Honey and the collection of honey was so prolific in Greece that you can find more than “40 ancient names” for honey containers and innumerable references to honey throughout ancient Greek history.

In the 5th century BC and later, archaeological evidence shows that bees were kept in ceramic beehives—(large pottery jars) in which the interior had been incised before firing to provide a rough surface for the bees to attach the combs.

The world’s first cookbook comes from Greece). Even today, loukoumades (honey puff balls), melomacarano (Xmas honey macaroon cookie), sesame and honey bars are all made with honey and are a staple handed down through the millennia!

Greek mythology tells us that Zeus was raised on honey.

Many beekeepers harvest by hand using the ancient traditional methods from late spring until late autumn. The honey is extracted cold and is unfiltered to ensure the many health beneficial properties of the nectar

Honey was the first sweetener used by the Greeks in their diet for the preparation of sweets and delicacies which made honey very popular in ancient Greece.  Honey, grapes, and olives formed the beginning of Greek gastronomy.

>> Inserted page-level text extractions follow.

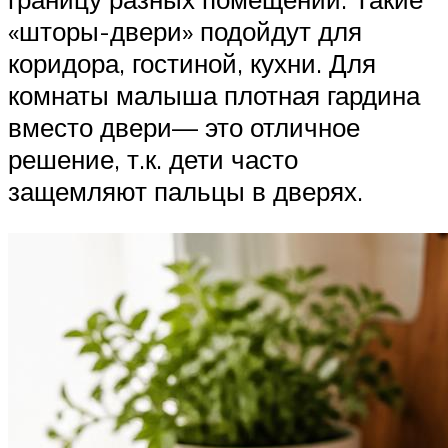
«шторы-двери» подойдут для
коридора, гостиной, кухни. Для
комнаты малыша плотная гардина
вместо двери— это отличное
решение, т.к. дети часто
защемляют пальцы в дверях.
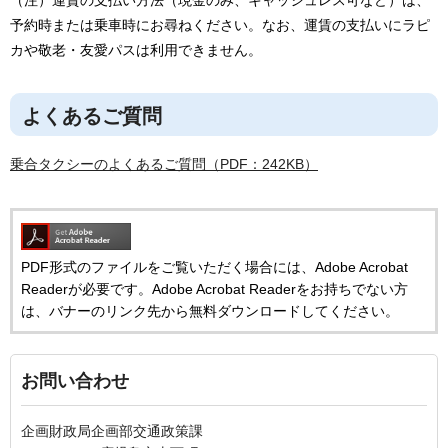
予約時または乗車時にお尋ねください。なお、運賃の支払いにラピ
カや敬老・友愛パスは利用できません。
よくあるご質問
乗合タクシーのよくあるご質問（PDF：242KB）
PDF形式のファイルをご覧いただく場合には、Adobe Acrobat
Readerが必要です。Adobe Acrobat Readerをお持ちでない方
は、バナーのリンク先から無料ダウンロードしてください。
お問い合わせ
企画財政局企画部交通政策課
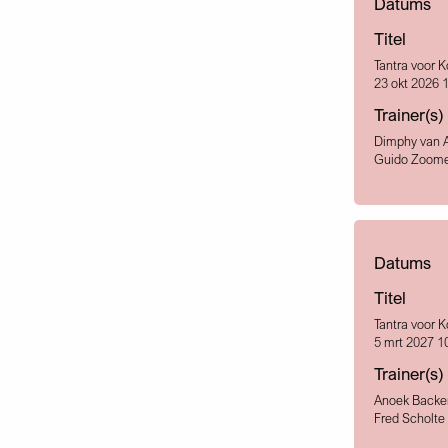
Datums
Titel
Tantra voor 
23 okt 2026 1
Trainer(s)
Dimphy van 
Guido Zoome
Datums
Titel
Tantra voor 
5 mrt 2027 10
Trainer(s)
Anoek Backe
Fred Scholte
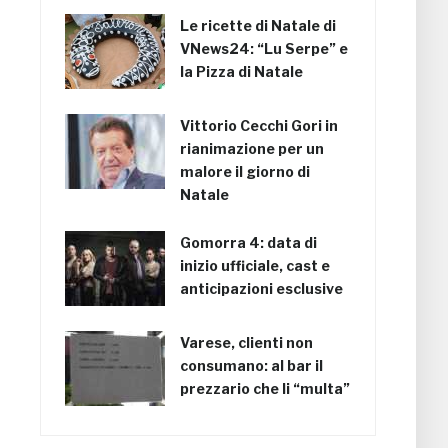
Le ricette di Natale di
VNews24: “Lu Serpe” e
la Pizza di Natale
Vittorio Cecchi Gori in
rianimazione per un
malore il giorno di
Natale
Gomorra 4: data di
inizio ufficiale, cast e
anticipazioni esclusive
Varese, clienti non
consumano: al bar il
prezzario che li “multa”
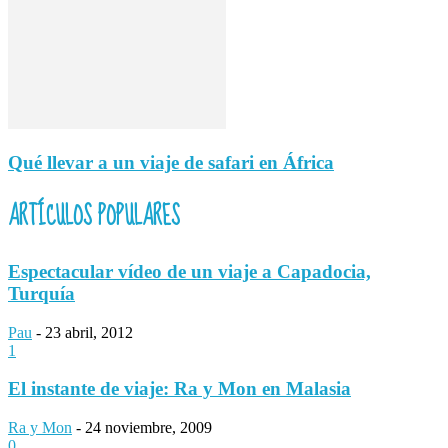
Qué llevar a un viaje de safari en África
ARTÍCULOS POPULARES
Espectacular vídeo de un viaje a Capadocia,
Turquía
Pau
-
23 abril, 2012
1
El instante de viaje: Ra y Mon en Malasia
Ra y Mon
-
24 noviembre, 2009
0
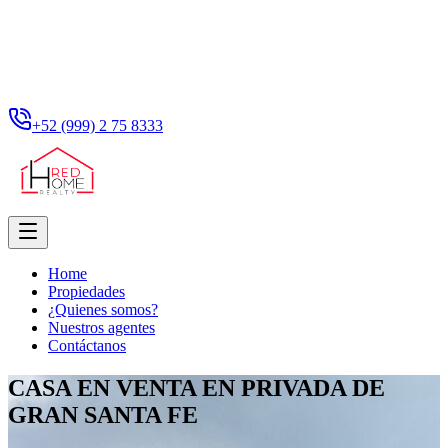
+52 (999) 2 75 8333
Home
Propiedades
¿Quienes somos?
Nuestros agentes
Contáctanos
CASA EN VENTA EN PRIVADA DE
GRAN SANTA FE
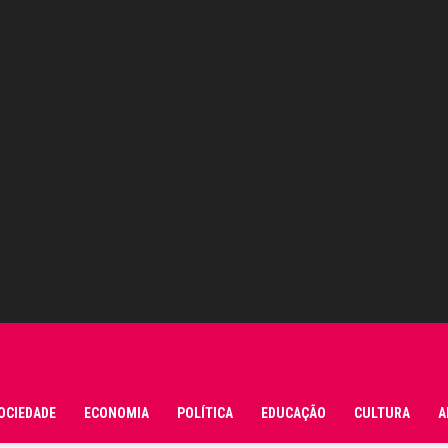
OCIEDADE
ECONOMIA
POLÍTICA
EDUCAÇÃO
CULTURA
A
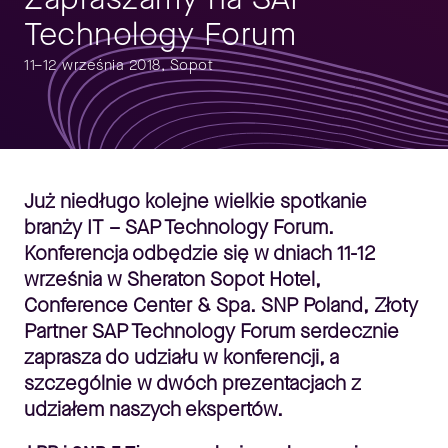
Technology Forum
11–12 września 2018, Sopot
Już niedługo kolejne wielkie spotkanie
branży IT – SAP Technology Forum.
Konferencja odbędzie się w dniach 11-12
września w Sheraton Sopot Hotel,
Conference Center & Spa. SNP Poland, Złoty
Partner SAP Technology Forum serdecznie
zaprasza do udziału w konferencji, a
szczególnie w dwóch prezentacjach z
udziałem naszych ekspertów.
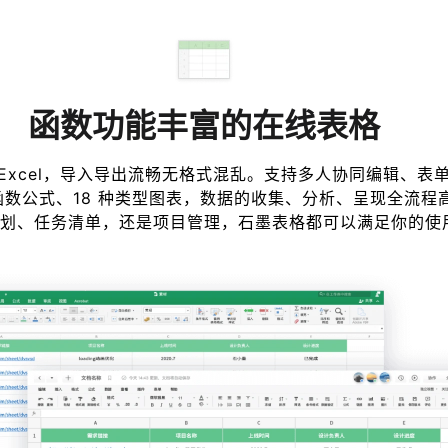
函数功能丰富的在线表格
Excel，导入导出流畅无格式混乱。支持多人协同编辑、表
 函数公式、18 种类型图表，数据的收集、分析、呈现全流程
划、任务清单，还是项目管理，石墨表格都可以满足你的使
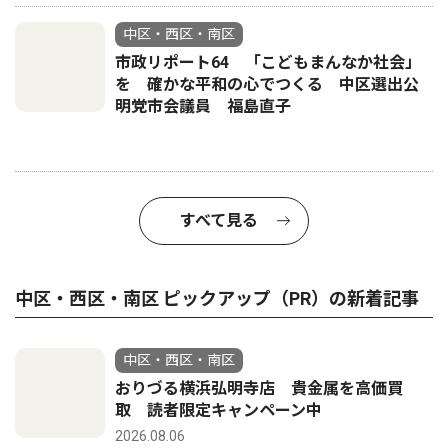
中区・西区・南区
市政リポート64 「こどもまんなか社会」
を 確かな平和の心でつくる 中区選出公
明党市会議員 福島直子
すべて見る
中区・西区・南区 ピックアップ（PR）の新着記事
中区・西区・南区
おりづる横浜弘明寺店 貴金属を高価買
取 読者限定キャンペーン中
2026.08.06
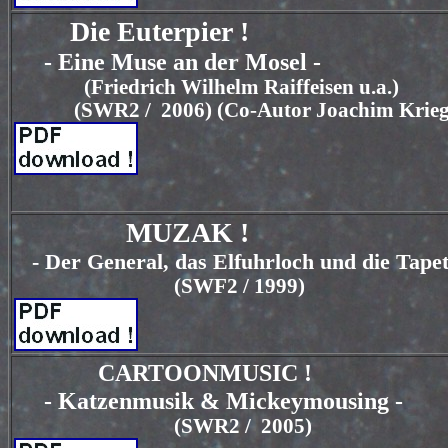
Die Euterpier !
- Eine Muse an der Mosel -
(Friedrich Wilhelm Raiffeisen u.a.)
(SWR2 / 2006) (Co-Autor Joachim Krieg
MUZAK !
- Der General, das Elfuhrloch und die Tape
(SWF2 / 1999)
CARTOONMUSIC !
- Katzenmusik & Mickeymousing -
(SWR2 / 2005)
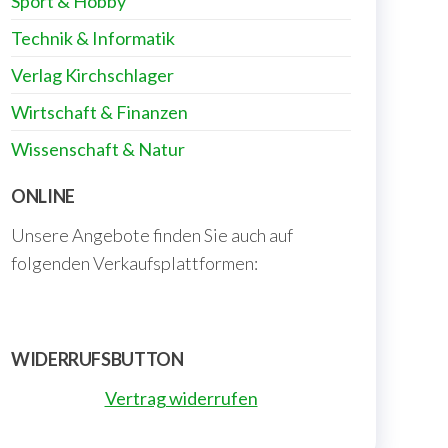
Sport & Hobby
Technik & Informatik
Verlag Kirchschlager
Wirtschaft & Finanzen
Wissenschaft & Natur
ONLINE
Unsere Angebote finden Sie auch auf
folgenden Verkaufsplattformen:
WIDERRUFSBUTTON
Vertrag widerrufen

You may see raw, pure Greek unprocessed honey crystallize (become somewhat solid). This is natural with raw unfiltered honey (Simply place the jar in a bowl of warm water and the crystals will melt into the golden liquid you associate with honey).

Health Benefits from Honey:  

The unique mixture of ingredients of Greek honey is good for preventing fatigue and enhancing athletic performance. Greek honey, in particular, boasts high vitamin, enzyme, amino acid and mineral content.                                  

Studies show that honey is one of the easiest foods to digest and is known for its cancer-fighting properties (rich in phenolic compounds), aids in the prevention of osteoporosis and breast cancer (oestrogenic properties), and contains anti-bacterial, anti-viral and anti-fungal substances. It’s the only food in the world that has everything human needs. It will not spoil and never goes bad.  Four Thousand (4,000) year old tombs have been found to contain fresh edible honey in sealed containers. Honey also has been used for millennium as a therapeutic solution to health problems. Dr. and proprietor, Dr. Galen, (second in history only to Hippocrates), of the ancient worlds largest “health healing spa in Pergamon,  was known to have done honey therapy.

Honey is a good source of antioxidants and research shows that consuming more anti-oxidant rich foods may help protect against cellular damage.

Honey has been used for thousands of years as a treatment for sore throats and coughs, and according to recent research may, in fact, be more effective than some common medicines. Mixed with lemon juice and consumed slowly, honey coats the throat and alleviates discomfort. Honey can also be used as an effective anti-microbial agent to treat minor burns, cuts and other bacterial infections.